Tags: non-erotic (You've been warned!)
Peter Samuel Albright's soul left his body as he was walking home from East Finchley station one breezy October Monday. He didn't feel a thing when it happened. The separation was quick, painless and complete.
It was a Miracle!
"
His
body"?
His
soul?
Whose
?
Is Pete's body, which is now walking towards the front door of his house, the property of his
Spirit
? Or,
vice versa
, is the mass of cells collectively known as "Pete" still the rightful owner of this errant ghost floating a yard above it, and maybe a foot or so to its right?
Oh, for Pete's sake, who cares? Who gives a shit about philosophy? And anyway the question is wholly immaterial. The body is in the "I" of the beholder.
For Pete's sake, let's forget the pedantry and let's try to show some
compassion
here, because these separations can make life a living hell for all concerned.
Or if not for Pete's sake, at least for the sake of his beautiful wife, Angela, who's running to unlatch the French window of the living room at the back of their house.
After Angela opens the French window, her lover, Jerry dashes out into the garden and around the side of the house. Will He Make His Escape?
I can answer that one: Yes.
Angela dashes back into the living room, looks around wildly for a prop to assist her in an alibi. She grabs her cigarettes from the coffee table, runs out through the French window into the garden and fumbles to light one up. The lighter won't work, it's too windy out there.
Pete opens the front door which creates a through-draft, slamming the French window shut. He opens it and lets Angela in.
The cigarette decoy works perfectly:
"So, this is what you get up to while I'm at work!" laughs Pete.
"Yep, you caught me red-handed," laughs Angela.
"What are you doing back so early?" she asks once the hilarity has died down.
"I was feeling a bit flu-ey this morning, but it's passed.

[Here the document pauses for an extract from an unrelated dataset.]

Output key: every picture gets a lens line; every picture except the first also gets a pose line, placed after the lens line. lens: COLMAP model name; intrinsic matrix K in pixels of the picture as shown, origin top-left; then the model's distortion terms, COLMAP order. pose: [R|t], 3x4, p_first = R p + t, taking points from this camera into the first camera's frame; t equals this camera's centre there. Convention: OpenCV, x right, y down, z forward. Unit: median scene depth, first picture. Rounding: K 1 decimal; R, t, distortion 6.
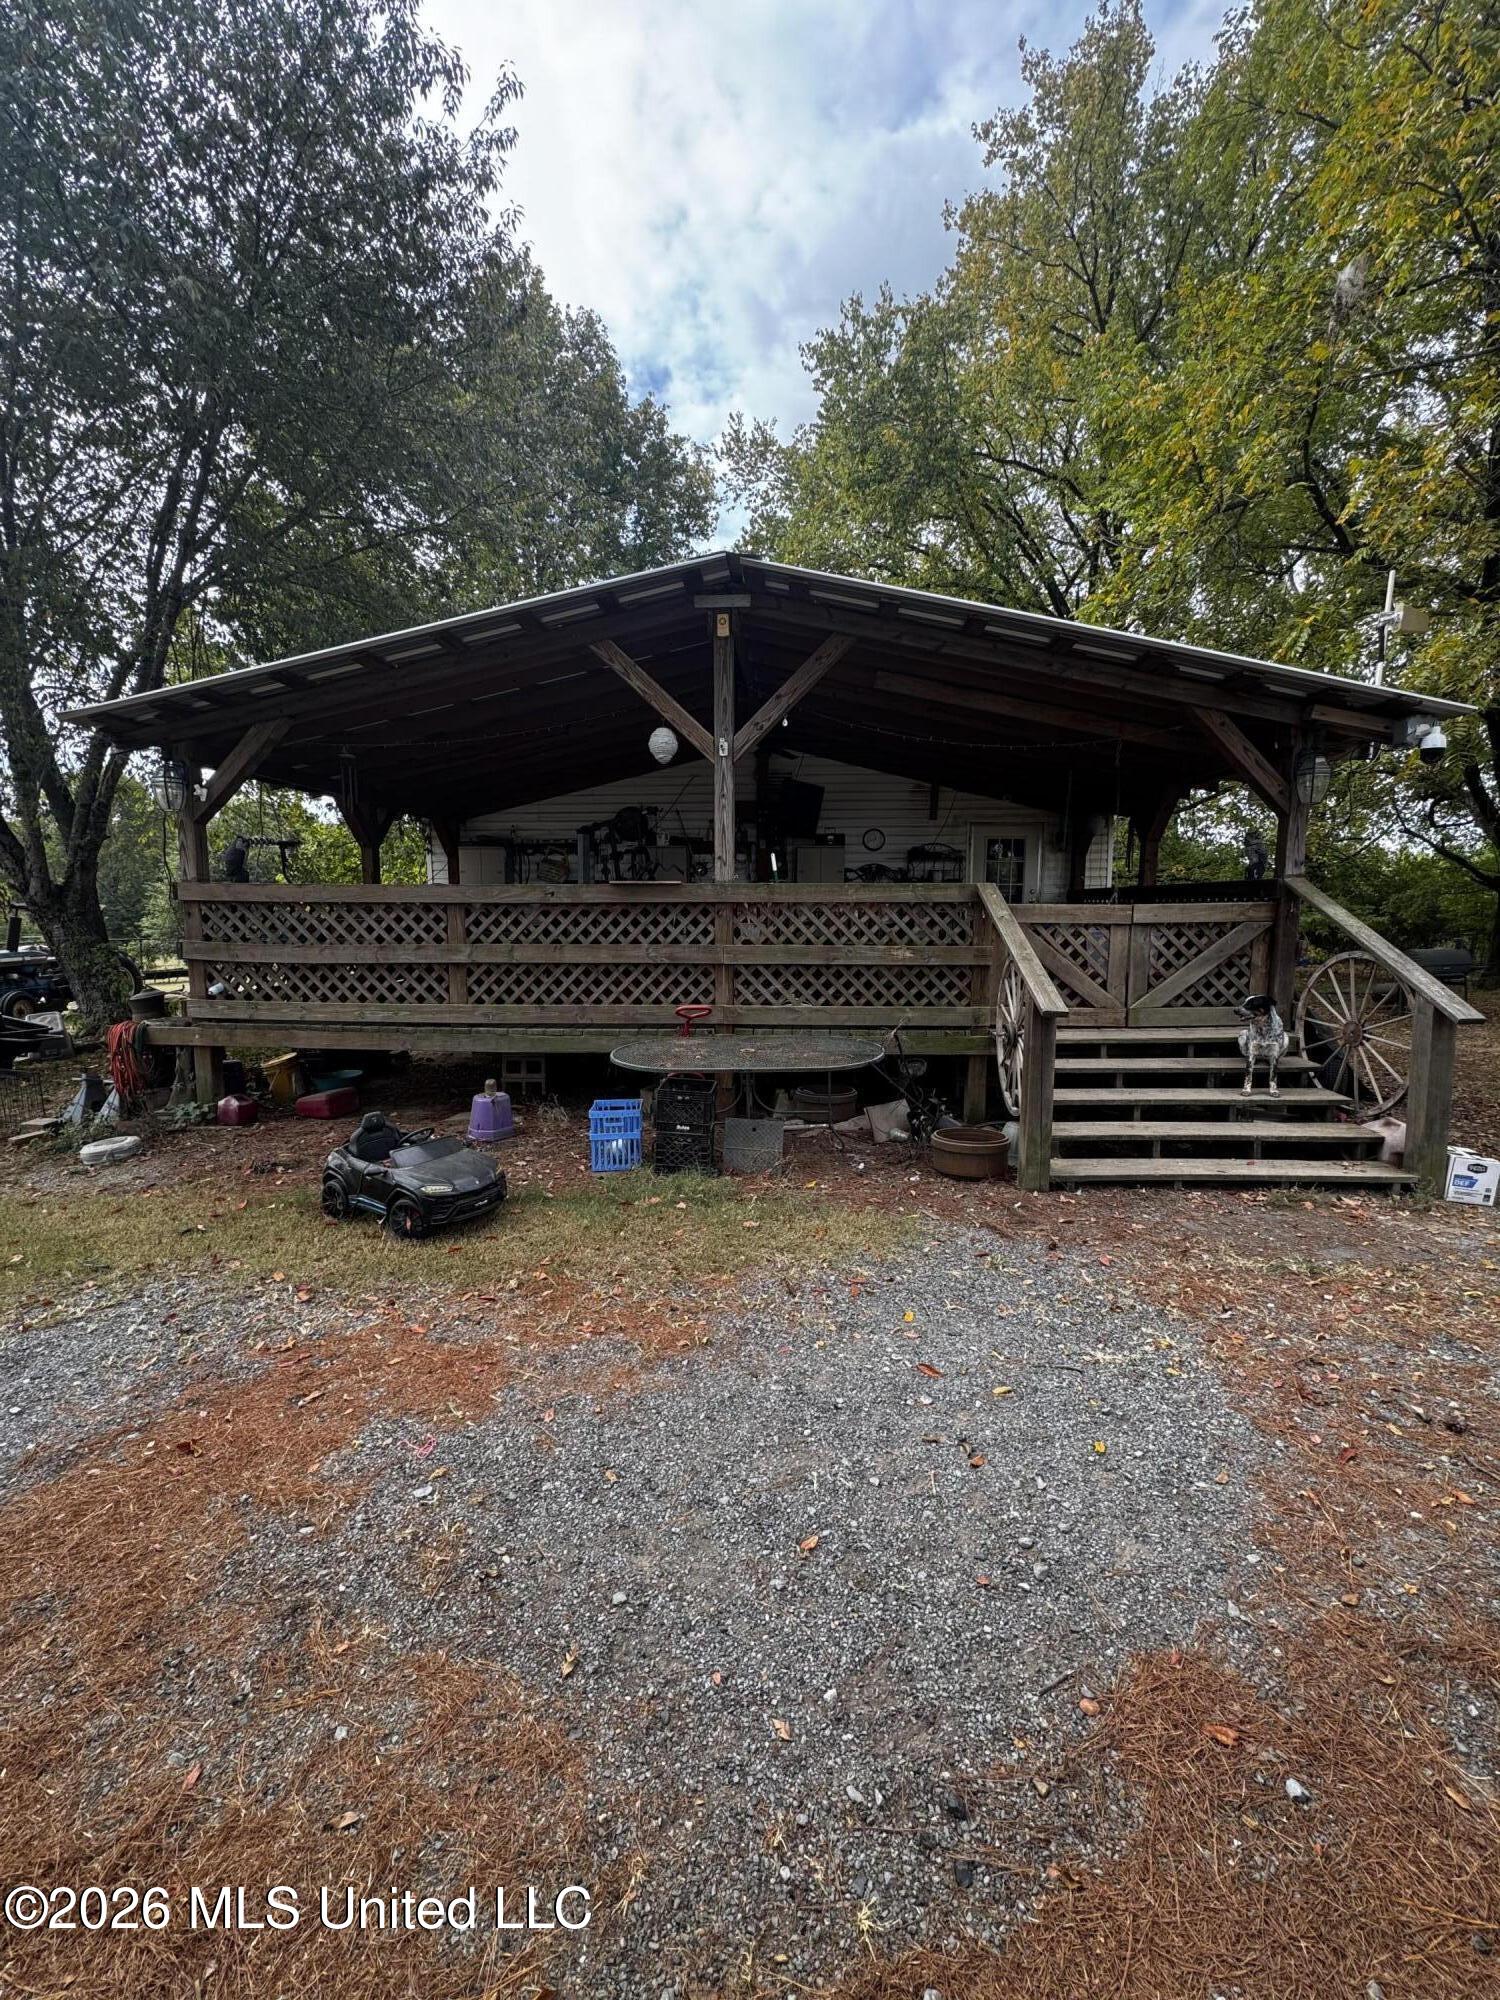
lens RADIAL K [[786.3, 0, 753.2], [0, 786.3, 1008.1], [0, 0, 1]] dist [-0.020678, 0.000031]
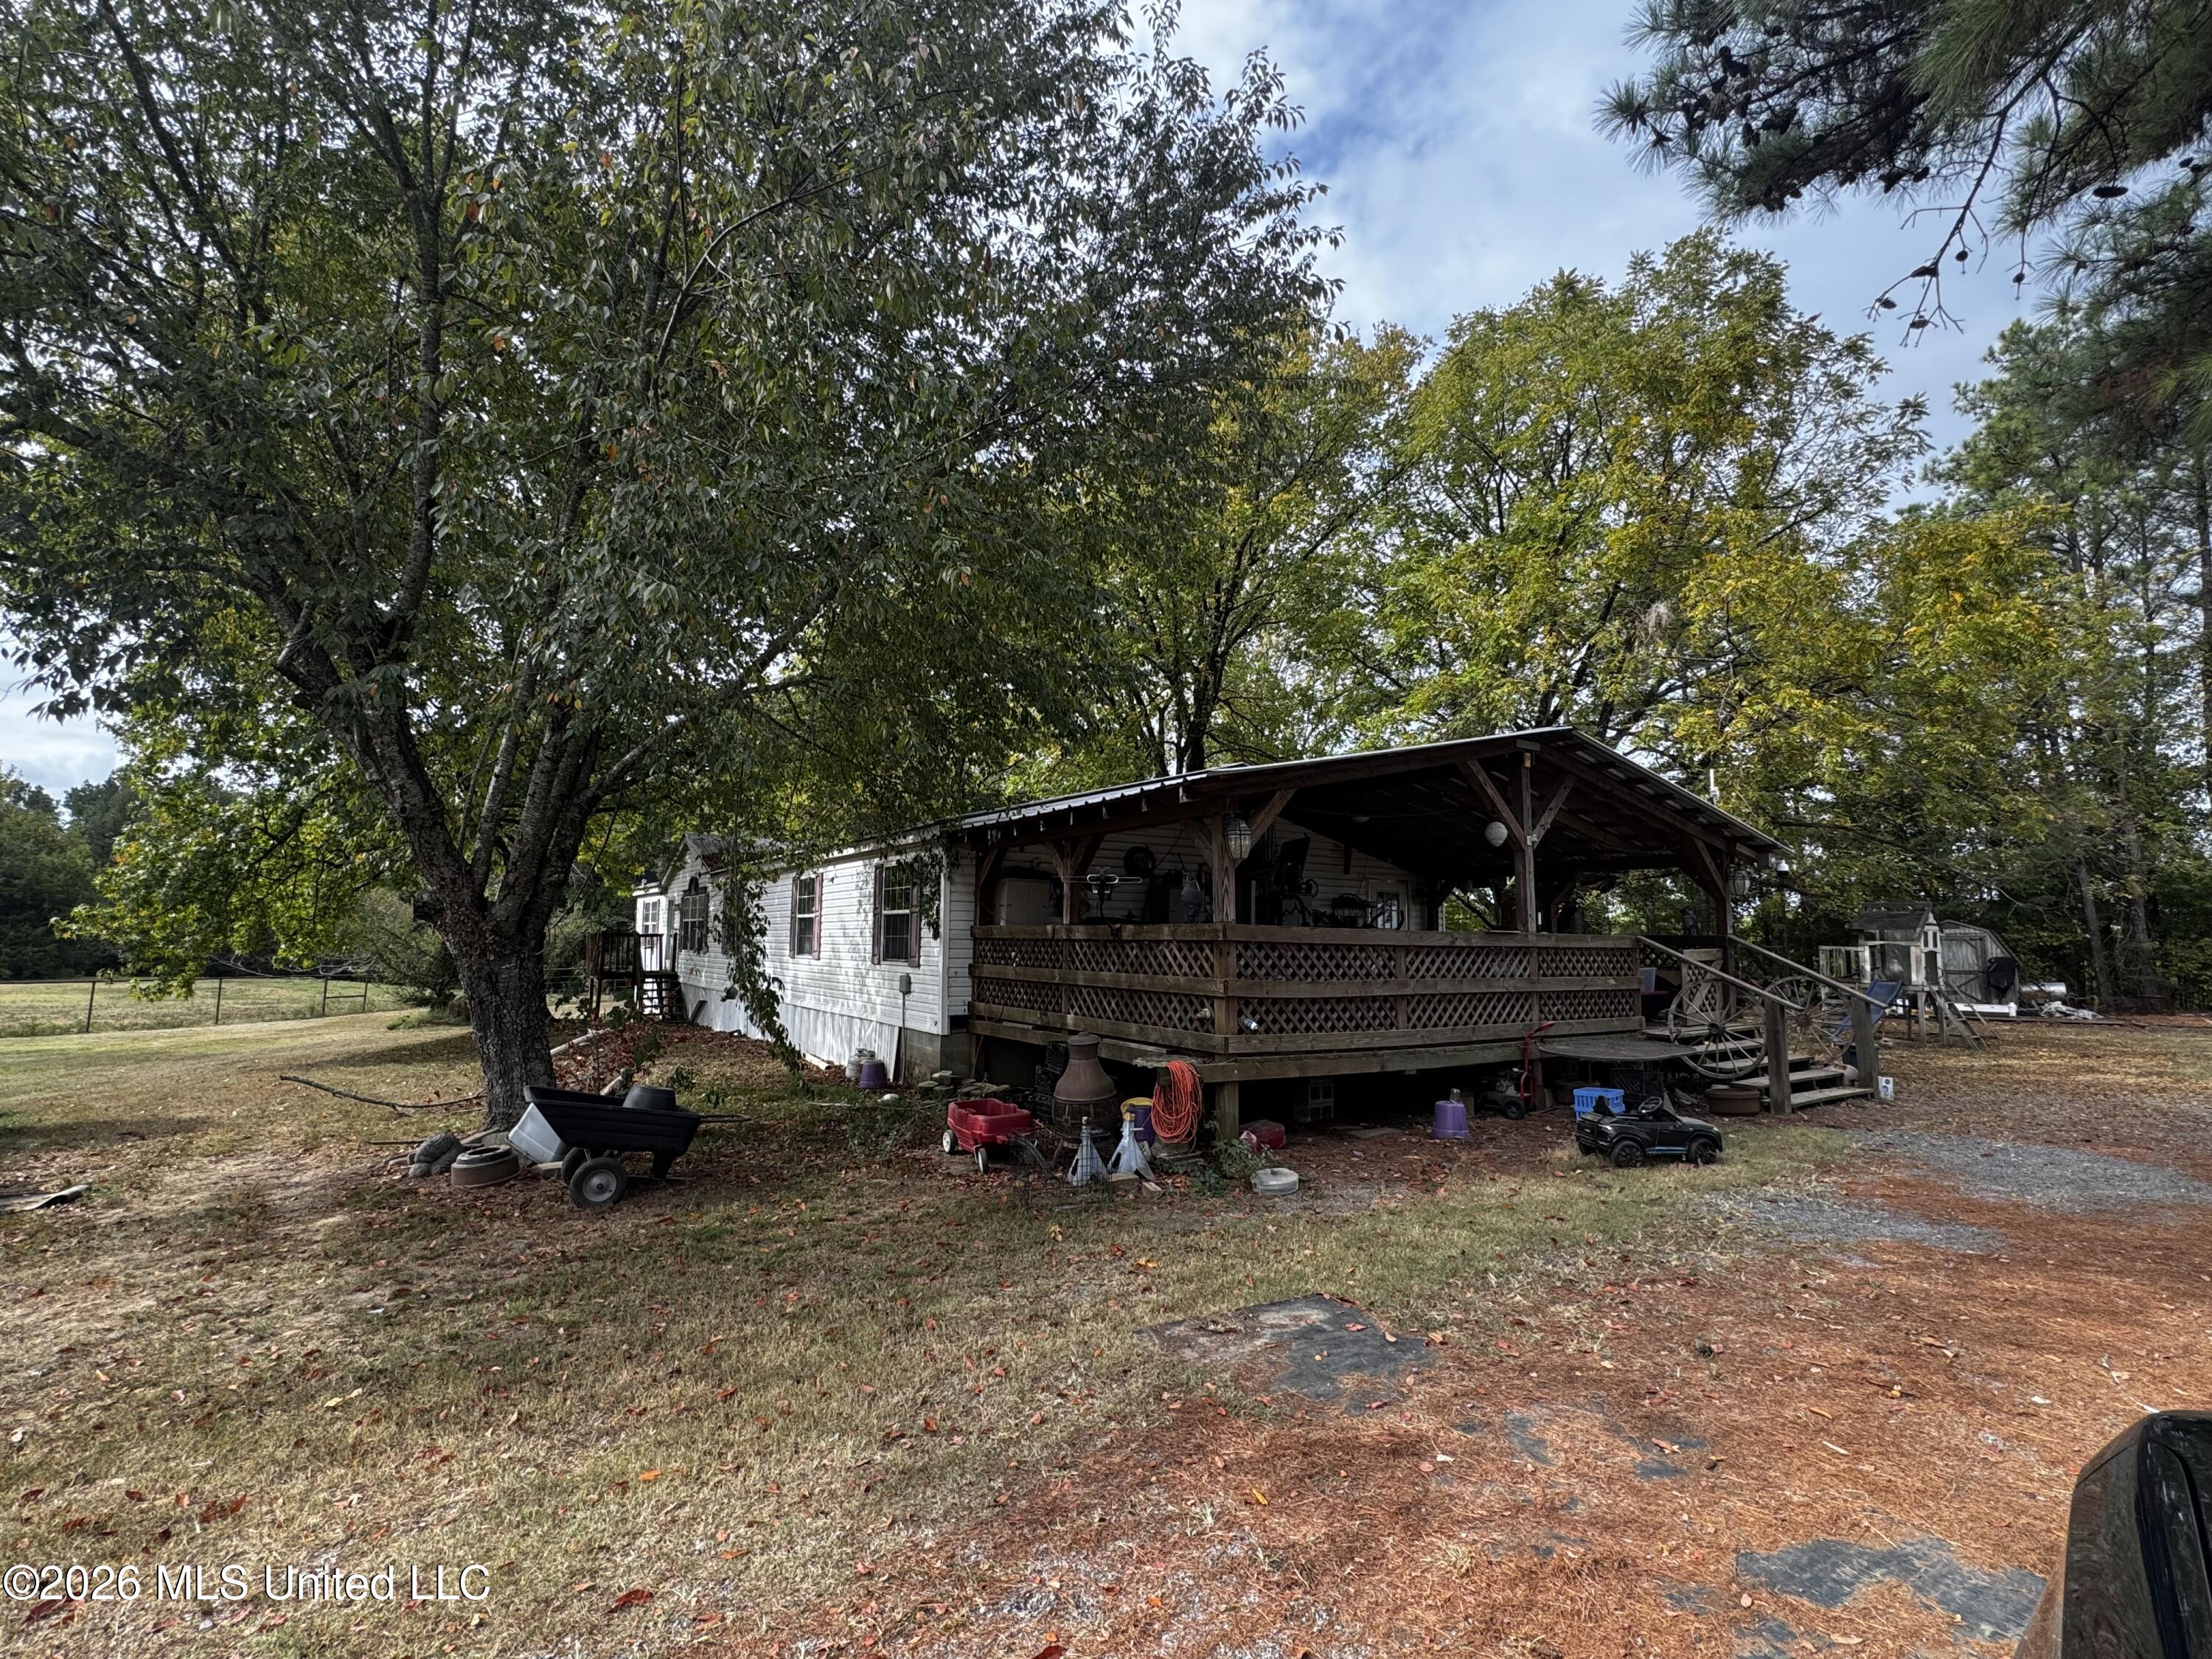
lens RADIAL K [[1023.4, 0, 1105.2], [0, 1023.4, 830.2], [0, 0, 1]] dist [-0.000164, -0.000021]
pose [[0.816292, 0.068336, 0.573583, -1.735606], [0.069562, 0.974122, -0.215053, 0.004490], [-0.573435, 0.215446, 0.790415, -0.049883]]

Anyway, I thought I'd better take the rest of the day off," says Pete.
Lies. All lies. In fact, Pete doesn't even have a job. Not anymore, not for the last two weeks.
Life, especially the life of the fictional people I'm writing about here, is just a Tissue of Lies from beginning to end.
I'm sorry, I can't let this mendacity thing go, I have something to say on the subject before I go on with this. I'm not pleading here, it's just that I don't think you should judge people until you know the whole story.
Here are some Big Lies you may have heard before:
"Honesty is the Best Policy".
"The Truth Never Hurt Anyone".
"God is My Witness".
May God help you if you're gullible enough to swallow any of them, especially the last one. What a whopper.
The fact is, lies are the only thing we
can
tell. I'm telling you,
homo sapiens
just has to open its mouth, out pops a Big Lie. Actually that's not fair: Occasionally we just make honest mistakes.
While Pete is at the French window discovering Angela's little secret, Pete's Soul drifts silently through the walls of the house, emerging in the side passage, out by the rubbish bins and rusty mountain bikes, and discovers Angela's bigger secret. Pete's Soul watches Jerry trotting silently along the passageway and out through their driveway. With grim satisfaction, Pete's Soul sees Jerry bang his hip against the wing-mirror of their BMW.
Pete's Soul doesn't exactly react with surprise to the sight of his wife's paramour sneaking away. You see, he's had his suspicions. Oh, he's had his suspicions for a long time about Angela. He really should have mentioned it to Pete while he had the chance.
That evening. Pete's Soul looms unseen five feet above the living room coffee table. Pete and Angela are on the sofa, hunched forward over the table, eating Chinese. They never cook these days.
A movie on the TV is making Angela uncomfortable, as it's about a married woman having an affair with another woman's husband. It's Uncomfortably Close to Reality.
Pete is slowly and deliberately picking the shrimps from his special fried rice with his chopsticks and placing them in the ashtray. Angela tears open a spring roll angrily.
"For God's sake, if you don't like shrimps, why the hell do you order it every time?"
Pete puts the chopsticks down.
"I thought you liked it," he says.
"I don't."
"Sorry."
Pete waits five seconds. He assumes, wrongly, that it's now okay to pick up the chopsticks again.
Angela mutters, "I've never liked it. You don't know anything about me."
Pete's Soul silently shouts at Pete:
She wants to talk. Talk to her. Listen to her.
And maybe, thinks Pete's Soul, Pete can hear him, for Pete stops eating and wipes his mouth with a paper napkin. He puts a hand on Angela's thigh, smiles at her, and says:
"Well, I do know one thing about you: You've started smoking again."